I have been extremely lucky in film sound.  I began my career working under two of the best mentors anyone could dream of:  Walter Murch and Ben Burtt.  The main lesson, among thousands, I learned from them is that film works best when it is truly and deeply collaborative.  In this blog I will express my thoughts about film sound design, sound editing, music, and mixing.

3 thoughts

  1. Hi Randy,

    After reading your first three blog posts I have to say that is a fantastically honest blog on film sound design. I am currently a student in my final year in England and your blog post ‘The Landscape Sound Lives In’ is something incredibly relevant to me right now as some of my fellow course mates and I have been insisting on our involvement in the process of script suggestions and we have been seeing first hand the benefits to the film when that inclusion is taking on board by the director.

    I find the concept of Cacayanga really interesting and hope to incorporate it into my own work and as for The Revenant, what grasped me was the variance in the atmospherics.

    Looking forward to reading more of your blogs posts!
    Thanks, Rory Hunter


  2. I am teaching a class on sound and music in film this semester. I have requested that my students follow this blog. Next time I teach this class, it will be a requirement. You have always been one of our most articulate representatives in film sound.

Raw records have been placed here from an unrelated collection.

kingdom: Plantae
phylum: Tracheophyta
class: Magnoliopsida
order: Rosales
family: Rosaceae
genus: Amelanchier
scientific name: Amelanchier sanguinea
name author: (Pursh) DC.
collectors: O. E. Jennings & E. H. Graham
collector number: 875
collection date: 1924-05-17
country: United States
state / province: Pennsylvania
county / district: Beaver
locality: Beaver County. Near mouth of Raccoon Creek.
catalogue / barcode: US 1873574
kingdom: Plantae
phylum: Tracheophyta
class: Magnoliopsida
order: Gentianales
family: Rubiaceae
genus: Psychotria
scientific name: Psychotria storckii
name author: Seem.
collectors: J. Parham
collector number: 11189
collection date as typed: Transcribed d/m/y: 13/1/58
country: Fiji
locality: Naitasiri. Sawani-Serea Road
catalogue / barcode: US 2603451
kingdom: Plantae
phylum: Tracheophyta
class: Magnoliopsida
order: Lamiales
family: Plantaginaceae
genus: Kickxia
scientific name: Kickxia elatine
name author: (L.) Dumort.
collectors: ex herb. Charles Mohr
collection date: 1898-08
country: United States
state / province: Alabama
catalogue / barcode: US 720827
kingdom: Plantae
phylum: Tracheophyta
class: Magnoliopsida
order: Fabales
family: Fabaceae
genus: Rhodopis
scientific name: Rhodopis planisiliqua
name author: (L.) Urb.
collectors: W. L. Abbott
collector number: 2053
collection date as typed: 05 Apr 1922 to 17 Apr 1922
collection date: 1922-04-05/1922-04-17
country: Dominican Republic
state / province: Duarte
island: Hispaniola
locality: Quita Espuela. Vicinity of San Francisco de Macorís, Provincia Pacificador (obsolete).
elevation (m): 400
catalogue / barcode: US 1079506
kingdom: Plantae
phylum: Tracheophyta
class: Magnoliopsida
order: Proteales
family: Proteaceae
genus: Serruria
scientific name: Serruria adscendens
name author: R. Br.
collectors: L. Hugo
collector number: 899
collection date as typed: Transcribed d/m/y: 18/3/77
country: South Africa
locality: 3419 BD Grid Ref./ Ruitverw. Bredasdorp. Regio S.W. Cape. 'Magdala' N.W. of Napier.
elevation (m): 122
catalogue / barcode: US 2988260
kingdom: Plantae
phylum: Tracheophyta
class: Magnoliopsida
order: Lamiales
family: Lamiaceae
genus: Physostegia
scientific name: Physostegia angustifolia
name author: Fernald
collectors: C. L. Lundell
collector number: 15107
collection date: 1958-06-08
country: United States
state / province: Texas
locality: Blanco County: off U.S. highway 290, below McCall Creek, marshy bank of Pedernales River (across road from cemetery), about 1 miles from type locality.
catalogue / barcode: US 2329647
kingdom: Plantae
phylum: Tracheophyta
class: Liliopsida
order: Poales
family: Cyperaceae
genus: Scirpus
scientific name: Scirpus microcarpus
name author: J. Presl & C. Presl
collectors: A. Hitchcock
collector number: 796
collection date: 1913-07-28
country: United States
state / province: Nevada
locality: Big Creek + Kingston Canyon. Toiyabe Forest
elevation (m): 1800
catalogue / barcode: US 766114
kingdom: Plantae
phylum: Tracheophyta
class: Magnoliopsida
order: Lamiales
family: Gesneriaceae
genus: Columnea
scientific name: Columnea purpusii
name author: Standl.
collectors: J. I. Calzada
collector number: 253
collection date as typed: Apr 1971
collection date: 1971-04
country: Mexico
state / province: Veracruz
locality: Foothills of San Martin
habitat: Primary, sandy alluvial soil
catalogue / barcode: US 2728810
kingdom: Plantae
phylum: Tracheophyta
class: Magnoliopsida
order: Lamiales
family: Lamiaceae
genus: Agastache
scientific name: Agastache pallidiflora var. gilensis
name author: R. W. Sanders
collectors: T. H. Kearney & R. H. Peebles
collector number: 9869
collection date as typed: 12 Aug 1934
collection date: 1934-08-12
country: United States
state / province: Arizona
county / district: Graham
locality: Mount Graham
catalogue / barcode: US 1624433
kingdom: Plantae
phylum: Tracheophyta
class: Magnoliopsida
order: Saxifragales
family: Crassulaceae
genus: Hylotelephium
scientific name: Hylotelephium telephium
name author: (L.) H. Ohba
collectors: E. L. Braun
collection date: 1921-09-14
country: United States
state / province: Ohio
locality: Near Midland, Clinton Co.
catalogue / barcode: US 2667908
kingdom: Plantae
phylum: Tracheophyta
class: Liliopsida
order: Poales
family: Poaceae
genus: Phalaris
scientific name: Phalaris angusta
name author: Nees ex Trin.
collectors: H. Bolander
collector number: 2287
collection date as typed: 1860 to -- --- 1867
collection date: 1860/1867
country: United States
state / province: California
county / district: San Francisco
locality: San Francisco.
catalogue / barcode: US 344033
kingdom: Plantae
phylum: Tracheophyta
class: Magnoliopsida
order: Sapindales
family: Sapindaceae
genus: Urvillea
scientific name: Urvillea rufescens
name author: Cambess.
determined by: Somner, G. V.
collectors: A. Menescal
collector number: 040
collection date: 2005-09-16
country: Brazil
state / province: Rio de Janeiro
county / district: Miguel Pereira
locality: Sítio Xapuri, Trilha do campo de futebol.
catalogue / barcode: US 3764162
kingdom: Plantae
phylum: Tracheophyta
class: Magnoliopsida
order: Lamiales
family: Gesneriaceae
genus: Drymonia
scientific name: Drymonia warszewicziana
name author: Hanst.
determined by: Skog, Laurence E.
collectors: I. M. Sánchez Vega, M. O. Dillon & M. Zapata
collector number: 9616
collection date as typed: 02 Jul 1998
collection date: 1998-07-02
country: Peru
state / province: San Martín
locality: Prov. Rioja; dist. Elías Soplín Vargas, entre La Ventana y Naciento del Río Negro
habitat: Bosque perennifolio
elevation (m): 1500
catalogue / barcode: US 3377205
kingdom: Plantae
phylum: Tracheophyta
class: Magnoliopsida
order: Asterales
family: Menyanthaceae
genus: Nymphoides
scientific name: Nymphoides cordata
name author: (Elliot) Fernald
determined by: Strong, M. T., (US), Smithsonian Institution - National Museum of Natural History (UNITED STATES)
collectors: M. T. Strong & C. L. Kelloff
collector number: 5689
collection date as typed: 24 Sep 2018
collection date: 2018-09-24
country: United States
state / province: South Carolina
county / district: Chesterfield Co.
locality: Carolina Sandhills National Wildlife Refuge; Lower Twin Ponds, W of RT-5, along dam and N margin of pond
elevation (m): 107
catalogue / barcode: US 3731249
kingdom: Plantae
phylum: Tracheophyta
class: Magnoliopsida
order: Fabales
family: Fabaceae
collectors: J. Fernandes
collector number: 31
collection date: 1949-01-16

  3. Similar to Vanessa Ament’s comment, I am teaching a class on the importance of Sound in Films. Your work on film sound speaks volumes by itself, but in addition to this you continue to contribute with great articles in filmsound,org, designingsound.org and now with your blog. This will be required reading for the students. Designing a Movie For Sound is already part of their learning both from an audio and visual perspective. Thank you, Martin.